We will briefly describe the implementation details of these new features. For a more indepth description see .
A new class of system messages (SM_XXX) was defined, to be sent between pvmds, resource managers, hosters and taskers, as well as client tasks of a resource manager.
A new entry point in the pvmd, schentry(), serves messages of the SM class for all three new interfaces. The pvmd was modified to allow it to receive messages from arbitrary tasks (tasks of other pvmds). The pvmds don't usually communicate with foreign tasks (those on other hosts). The pvmd has message reassembly buffers for each foreign pvmd and each task it manages.
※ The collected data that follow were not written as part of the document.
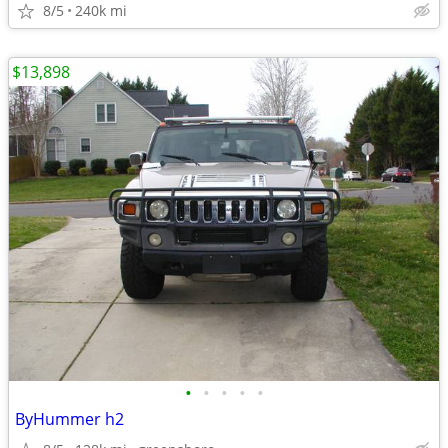
8/5
240k mi
$13,898
•
•
•
•
•
ByHummer h2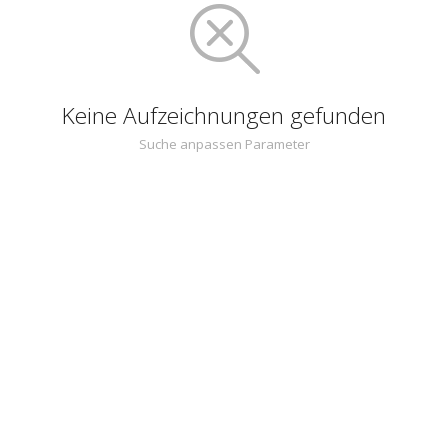
Keine Aufzeichnungen gefunden
Suche anpassen Parameter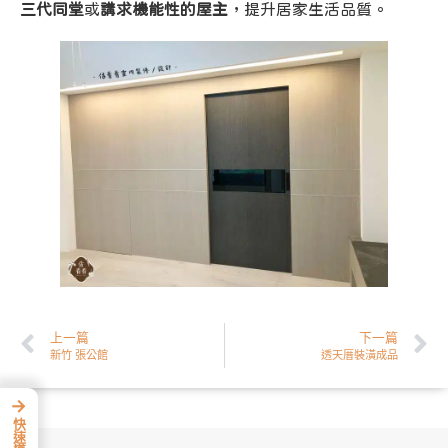
三代同堂
或
講求機能性的屋主
，提升居家生活品質。
上一篇
下一篇
新竹 張公館
透天厝裝潢成品
→
快速導覽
Reassembly buffers for foreign tasks would be too complicated. To free up the reassembly buffer for a foreign task (if the task dies), the pvmd would have to request notification from the task's pvmd, causing extra communication. For the sake of simplicity the pvmd local to the sending task serves as a message repeater. The message is reassembled by the task's local pvmd as if it were the receiver, then forwarded all at once to the destination pvmd, which reassembles the message again. The source address is preserved, so the sender can be identified. Libpvm maintains dynamic reassembly buffers, so messages from pvmd to task do not cause a problem.
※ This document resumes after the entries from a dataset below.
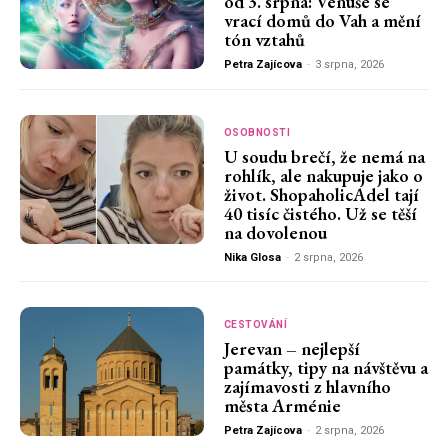
od 3. srpna: Venuše se
vrací domů do Vah a mění
tón vztahů
Petra Zajícova
-
3 srpna, 2026
OSOBNOSTI
U soudu brečí, že nemá na
rohlík, ale nakupuje jako o
život. ShopaholicAdel tají
40 tisíc čistého. Už se těší
na dovolenou
Nika Glosa
-
2 srpna, 2026
CESTOVÁNÍ
Jerevan – nejlepší
památky, tipy na návštěvu a
zajímavosti z hlavního
města Arménie
Petra Zajícova
-
2 srpna, 2026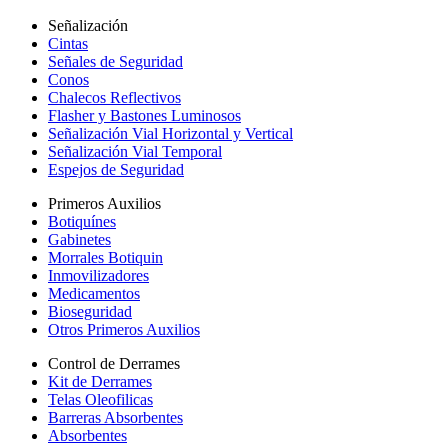
Señalización
Cintas
Señales de Seguridad
Conos
Chalecos Reflectivos
Flasher y Bastones Luminosos
Señalización Vial Horizontal y Vertical
Señalización Vial Temporal
Espejos de Seguridad
Primeros Auxilios
Botiquínes
Gabinetes
Morrales Botiquin
Inmovilizadores
Medicamentos
Bioseguridad
Otros Primeros Auxilios
Control de Derrames
Kit de Derrames
Telas Oleofilicas
Barreras Absorbentes
Absorbentes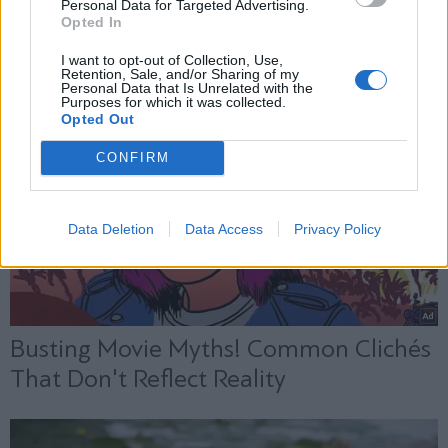
Personal Data for Targeted Advertising.
Opted In
X
I want to opt-out of Collection, Use,
Retention, Sale, and/or Sharing of my
Personal Data that Is Unrelated with the
Purposes for which it was collected.
Opted Out
CONFIRM
Data Deletion
Data Access
Privacy Policy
The existing fault recovery mechanisms were mostly adequate to serve the new system tasks. For example, if pvm_addhosts() is called to add hosts to the virtual machine and the hoster task fails while starting the new pvmds, the master pvmd enters the normal task-exit cleanup routine, which cancels the startup operation and returns error code PvmDSysErr for each host in the result vector. Likewise, if the tasker fails, the pvmd can find and terminate the tasks for which it was responsible. The resource manager operations are not currently recovered, because it's not clear what action to take.